Forrest led two hundred cavalry troopers divided into three groups: one dismounted to attack from the front while concealed by bushes and fences, while two - one of thirty men and one of sixty - remained mounted to outflank the Union forces, which were five hundred strong. The Union forces were at first unsure as to the identity of the arriving troops, however they returned fire once Forrest had fired the opening shot himself. He then led the cavalry charge personally, signaled it with a cry to the bugler of "blow the charge, Isham." The outflanking forces then became embroiled in hand-to-hand combat with the now fleeing Union troops.

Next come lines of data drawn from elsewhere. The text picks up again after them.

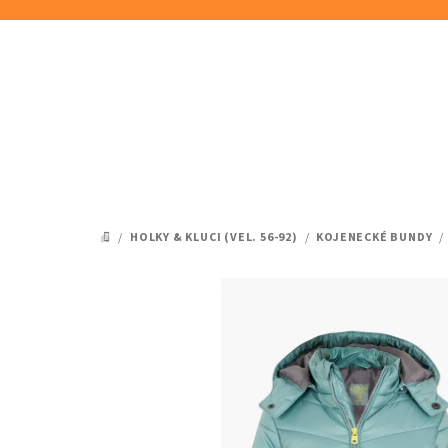
Přejít
na
obsah
/
HOLKY & KLUCI (VEL. 56-92)
/
KOJENECKÉ BUNDY
/
DOMŮ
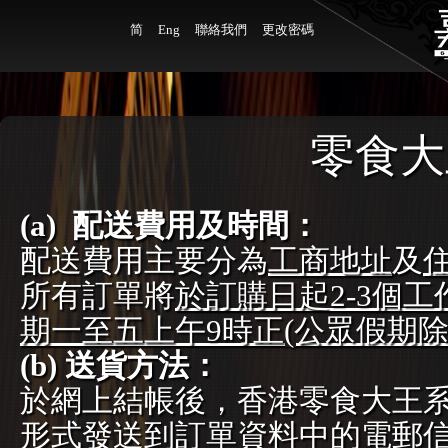
简
Eng
聯絡我們
更改密碼
零食大
(a) 配送費用及時間：
配送費用主要分為
工商地址
及
所有訂單將
於訂購日起2-3個
期一至五上午9時正(公眾假期除
(b) 送貨方法：
於網上結帳後，香港零食大王
形式發送到訂單資料中的電郵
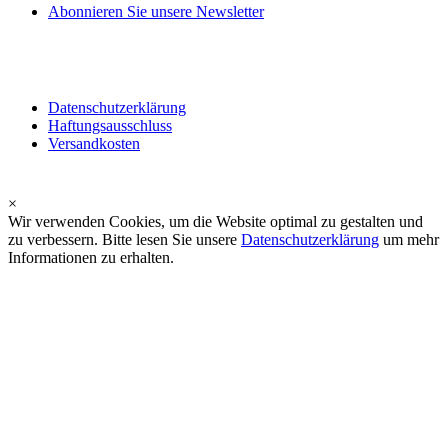
Abonnieren Sie unsere Newsletter
Datenschutzerklärung
Haftungsausschluss
Versandkosten
×
Wir verwenden Cookies, um die Website optimal zu gestalten und
zu verbessern. Bitte lesen Sie unsere
Datenschutzerklärung
um mehr
Informationen zu erhalten.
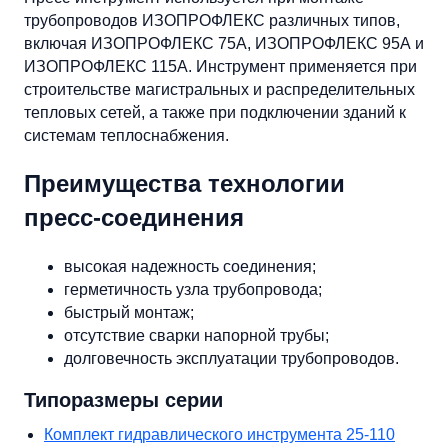
трубопроводов ИЗОПРОФЛЕКС различных типов,
включая ИЗОПРОФЛЕКС 75А, ИЗОПРОФЛЕКС 95А и
ИЗОПРОФЛЕКС 115А. Инструмент применяется при
строительстве магистральных и распределительных
тепловых сетей, а также при подключении зданий к
системам теплоснабжения.
Преимущества технологии
пресс-соединения
высокая надежность соединения;
герметичность узла трубопровода;
быстрый монтаж;
отсутствие сварки напорной трубы;
долговечность эксплуатации трубопроводов.
Типоразмеры серии
Комплект гидравлического инструмента 25-110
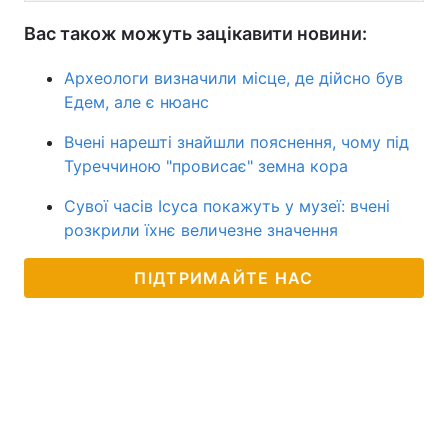
Вас також можуть зацікавити новини:
Археологи визначили місце, де дійсно був
Едем, але є нюанс
Вчені нарешті знайшли пояснення, чому під
Туреччиною "провисає" земна кора
Сувої часів Ісуса покажуть у музеї: вчені
розкрили їхнє величезне значення
ПІДТРИМАЙТЕ НАС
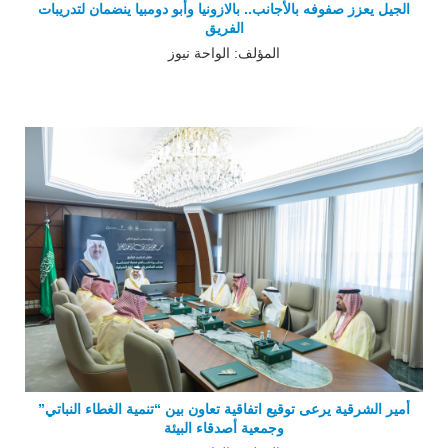
الجيل يعزز صفوفه بالأجانب.. بالازونيا وأبو دومبيا ينضمان لتدريبات
الفريق
المؤلف: الواحة نيوز
أمير الشرقية يرعى توقيع اتفاقية تعاون بين “تنمية الغطاء النباتي”
وجمعية أصدقاء البيئة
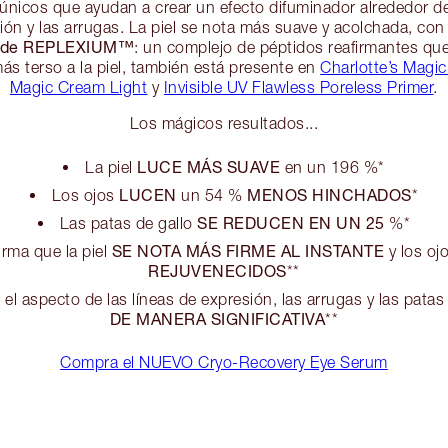
únicos que ayudan a crear un efecto difuminador alrededor de
sión y las arrugas. La piel se nota más suave y acolchada, co
% de REPLEXIUM™
: un complejo de péptidos reafirmantes que
ás terso a la piel, también está presente en
Charlotte’s Magic
Magic Cream Light
y
Invisible UV Flawless Poreless Primer
.
Los mágicos resultados...
LUCE MÁS SUAVE
La piel
en un 196 %*
LUCEN
MENOS HINCHADOS
Los ojos
un 54 %
*
SE REDUCEN EN UN 25
Las patas de gallo
%*
SE NOTA MÁS FIRME AL INSTANTE
irma que la piel
y los o
REJUVENECIDOS
**
 el aspecto de las líneas de expresión, las arrugas y las patas
DE MANERA SIGNIFICATIVA
**
Compra el NUEVO Cryo-Recovery Eye Serum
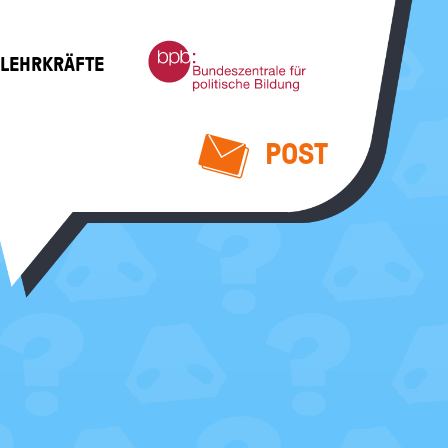
Bundeszentrale
 LEHRKRÄFTE
für
politische
Bildung
POST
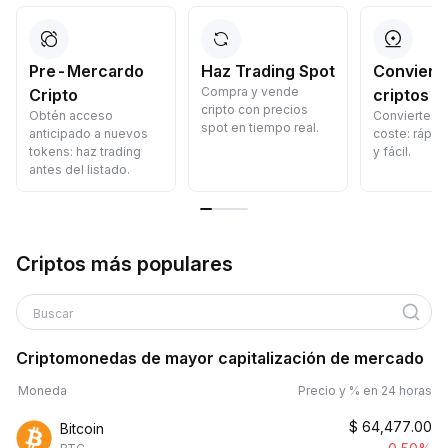
Pre-Mercardo
Haz Trading Spot
Convierte
Compra y vende
Cripto
criptos
cripto con precios
Obtén acceso
Convierte cr
spot en tiempo real.
anticipado a nuevos
coste: rápid
tokens: haz trading
y fácil.
antes del listado.
Criptos más populares
Buscar
Criptomonedas de mayor capitalización de mercado
Moneda
Precio y % en 24 horas
$
64,477.00
Bitcoin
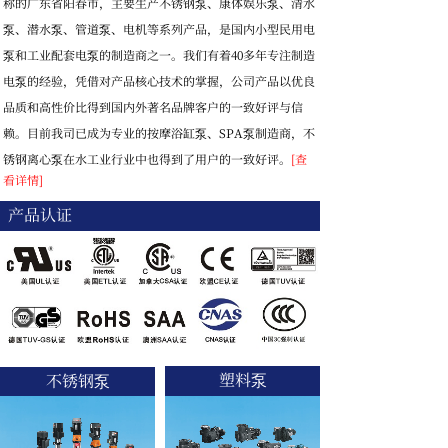
称的广东省阳春市，主要生产不锈钢泵、康体娱乐泵、清水
泵、潜水泵、管道泵、电机等系列产品，是国内小型民用电
泵和工业配套电泵的制造商之一。我们有着40多年专注制造
电泵的经验，凭借对产品核心技术的掌握，公司产品以优良
品质和高性价比得到国内外著名品牌客户的一致好评与信
赖。目前我司已成为专业的按摩浴缸泵、SPA泵制造商，不
锈钢离心泵在水工业行业中也得到了用户的一致好评。
[查
看详情]
产品认证
塑料泵
不锈钢泵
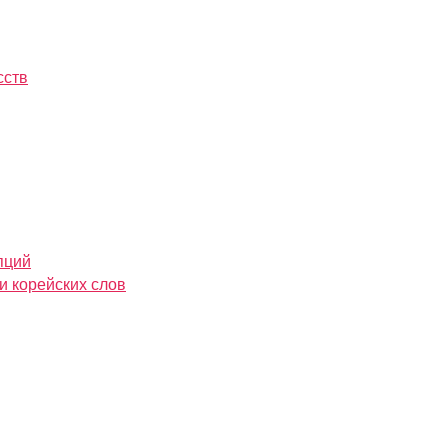
сств
пций
и корейских слов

Led by this impetuous chieftain, we swooped down upon our foes with such terrific yells and sturdy blows as might have them believe a whole army was on them; and turning tail, they fled in the wildest terror, a panic-stricken mass of men and horses... cutting and shooting right and left, and Forrest himself in his fury ignoring all command and always in the thickest of the melee.
— Recollections of Private Adam Johnson, later a Brigadier-General, Confederate forces.

An eyewitness account by Confederate Private James Hammer noted that Forrest personally killed nine enemy soldiers, despite having his horse shot out from under him. Many of Forrest's officers, who had not seen him fight before, were surprised by his aggression that replaced his "usually mild" demeanour. Union and Confederate sources disagree on the number of casualties, with Union accounts recording the deaths of two officers and eight men, with thirteen prisoners. Confederate sources state that "closer to a hundred" were killed, and thirty-five captured. Forrest himself suffered a dislocated shoulder after being dismounted by a collision with two riderless horses.

So fierce did his passion become that he was almost equally dangerous to friend or foe, and, as it seemed to some of us, he was too wildly excitable to be capable of judicious command. Later we became aware that excitement neither paralyzed nor mislead his magnificent military genius.
— Major Kelly, Forrest's second, on his commander's methods.

The battle was Forrest's first combat victory, and during it he demonstrated several tactics for which he would later become known: in particular, the division of his forces into groups, employment of deception and encirclement, and leading the cavalry charge personally. The battle is often nicknamed "Forrest's First Fight", and his superior at the time, Brigadier-General Charles Clark, took note of his "skill, energy and courage." Clark wrote to his government that "I am assured by officers and men that throughout the entire engagement he was conspicuous for the most daring courage; always in advance of his command. He was at one time engaged in a hand-to-hand conflict with 4 of the enemy, 3 of whom he killed, dismounting and making a prisoner of the fourth." The battlefield was listed on the National Register of Historic Places in 1998, and the battle is annually re-enacted by local residents.